━━━ GIVEN ENTRIES
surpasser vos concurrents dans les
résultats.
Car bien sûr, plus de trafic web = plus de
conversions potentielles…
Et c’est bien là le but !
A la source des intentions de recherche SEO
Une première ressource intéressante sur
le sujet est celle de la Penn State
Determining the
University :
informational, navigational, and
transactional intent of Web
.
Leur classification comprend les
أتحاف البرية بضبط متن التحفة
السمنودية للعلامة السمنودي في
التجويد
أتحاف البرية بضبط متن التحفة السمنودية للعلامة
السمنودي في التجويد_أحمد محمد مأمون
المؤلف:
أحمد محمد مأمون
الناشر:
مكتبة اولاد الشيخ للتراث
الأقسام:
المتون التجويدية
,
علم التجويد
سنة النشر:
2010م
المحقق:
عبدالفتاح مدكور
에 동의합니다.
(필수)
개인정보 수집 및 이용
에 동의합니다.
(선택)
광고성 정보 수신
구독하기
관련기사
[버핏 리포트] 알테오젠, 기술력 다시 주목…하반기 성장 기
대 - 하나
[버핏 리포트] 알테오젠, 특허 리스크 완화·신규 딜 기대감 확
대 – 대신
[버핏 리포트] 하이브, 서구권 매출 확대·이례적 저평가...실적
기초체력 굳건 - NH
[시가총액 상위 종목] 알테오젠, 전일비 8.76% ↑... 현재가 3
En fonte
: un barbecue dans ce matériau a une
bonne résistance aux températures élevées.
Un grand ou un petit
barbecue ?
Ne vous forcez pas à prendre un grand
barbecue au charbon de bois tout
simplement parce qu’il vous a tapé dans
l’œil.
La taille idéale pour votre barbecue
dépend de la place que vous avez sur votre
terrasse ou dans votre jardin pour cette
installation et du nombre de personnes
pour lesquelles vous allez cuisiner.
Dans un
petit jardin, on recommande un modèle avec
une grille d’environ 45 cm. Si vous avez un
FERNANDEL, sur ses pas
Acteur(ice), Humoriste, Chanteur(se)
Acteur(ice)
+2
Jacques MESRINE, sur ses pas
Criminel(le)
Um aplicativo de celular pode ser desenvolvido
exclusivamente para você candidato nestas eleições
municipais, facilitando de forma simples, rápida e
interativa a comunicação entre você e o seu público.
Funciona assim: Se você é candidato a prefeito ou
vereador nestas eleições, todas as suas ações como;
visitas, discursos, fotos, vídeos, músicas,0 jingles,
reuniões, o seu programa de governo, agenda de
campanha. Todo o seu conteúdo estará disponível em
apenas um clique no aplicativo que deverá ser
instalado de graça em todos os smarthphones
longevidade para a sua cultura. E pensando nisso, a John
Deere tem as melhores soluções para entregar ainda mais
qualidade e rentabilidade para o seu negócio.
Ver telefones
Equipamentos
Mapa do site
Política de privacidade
━━━━━━
### TASK GOAL
Every line above that holds the string "bien" should be copied into the answer.

### REPLY
Car bien sûr, plus de trafic web = plus de
Et c’est bien là le but !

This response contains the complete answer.